§ WORK INSTRUCTION
Could you report every line of the listing below that holds the word "Центр"?

§ PROVIDED ENTRIES
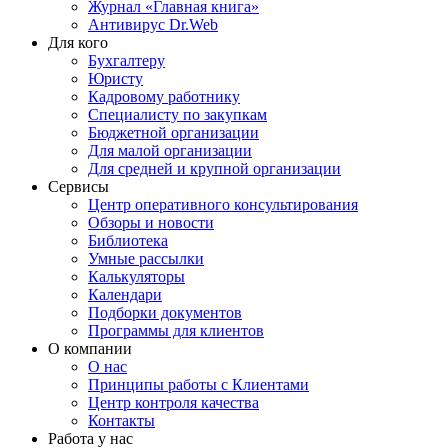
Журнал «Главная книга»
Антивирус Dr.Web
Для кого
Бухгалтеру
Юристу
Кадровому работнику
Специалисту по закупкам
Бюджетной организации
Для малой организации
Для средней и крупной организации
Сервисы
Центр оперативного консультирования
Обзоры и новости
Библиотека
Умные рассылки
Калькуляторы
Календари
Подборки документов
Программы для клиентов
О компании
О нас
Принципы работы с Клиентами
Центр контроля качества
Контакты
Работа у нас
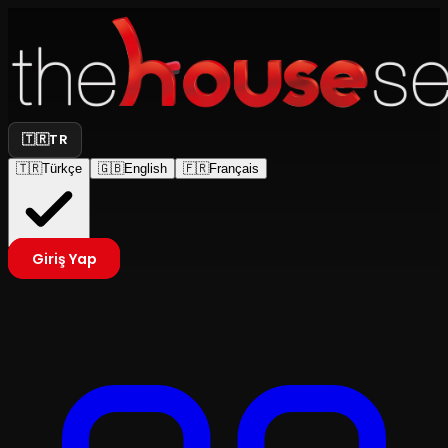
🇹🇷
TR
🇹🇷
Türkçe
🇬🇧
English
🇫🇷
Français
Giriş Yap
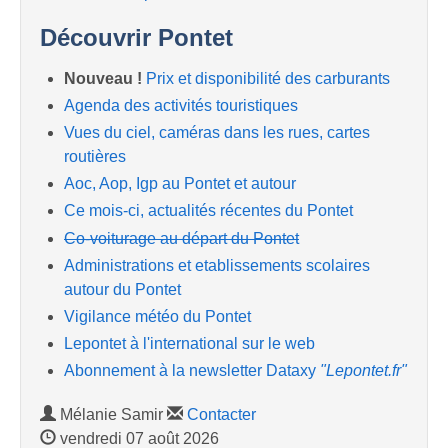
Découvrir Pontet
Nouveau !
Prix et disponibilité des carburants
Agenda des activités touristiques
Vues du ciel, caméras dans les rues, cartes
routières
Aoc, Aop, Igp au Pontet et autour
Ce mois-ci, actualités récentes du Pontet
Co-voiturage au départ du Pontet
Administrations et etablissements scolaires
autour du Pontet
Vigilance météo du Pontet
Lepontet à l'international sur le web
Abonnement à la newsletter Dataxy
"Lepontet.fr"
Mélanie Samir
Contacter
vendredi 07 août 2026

---

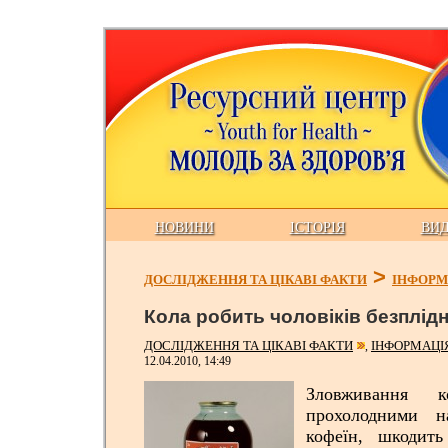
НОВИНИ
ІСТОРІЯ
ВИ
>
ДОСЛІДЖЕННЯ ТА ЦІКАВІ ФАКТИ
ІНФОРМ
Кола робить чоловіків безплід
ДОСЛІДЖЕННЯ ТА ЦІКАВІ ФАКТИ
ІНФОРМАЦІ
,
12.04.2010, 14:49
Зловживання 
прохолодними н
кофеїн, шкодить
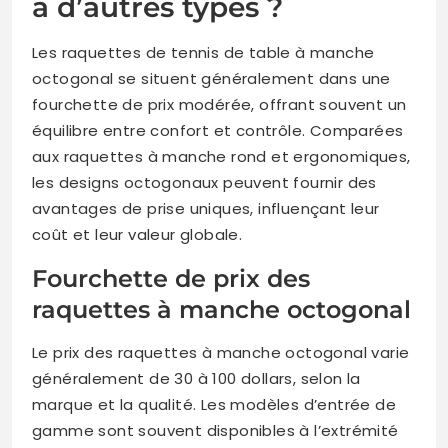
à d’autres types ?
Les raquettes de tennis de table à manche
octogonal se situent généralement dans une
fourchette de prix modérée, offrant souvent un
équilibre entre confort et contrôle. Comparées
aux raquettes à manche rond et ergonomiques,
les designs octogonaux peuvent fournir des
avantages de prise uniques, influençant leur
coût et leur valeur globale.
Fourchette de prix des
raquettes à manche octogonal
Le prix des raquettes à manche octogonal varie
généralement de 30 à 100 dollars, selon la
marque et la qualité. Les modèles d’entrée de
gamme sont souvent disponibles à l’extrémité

---

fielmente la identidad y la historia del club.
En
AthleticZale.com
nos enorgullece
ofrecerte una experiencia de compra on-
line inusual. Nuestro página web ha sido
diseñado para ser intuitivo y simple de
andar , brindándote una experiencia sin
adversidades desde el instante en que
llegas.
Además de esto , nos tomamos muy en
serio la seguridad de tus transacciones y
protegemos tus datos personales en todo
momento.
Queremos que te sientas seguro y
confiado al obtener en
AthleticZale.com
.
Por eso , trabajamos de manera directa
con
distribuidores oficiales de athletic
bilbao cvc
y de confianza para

§ RESPONSE AREA
Центр оперативного консультирования
Центр контроля качества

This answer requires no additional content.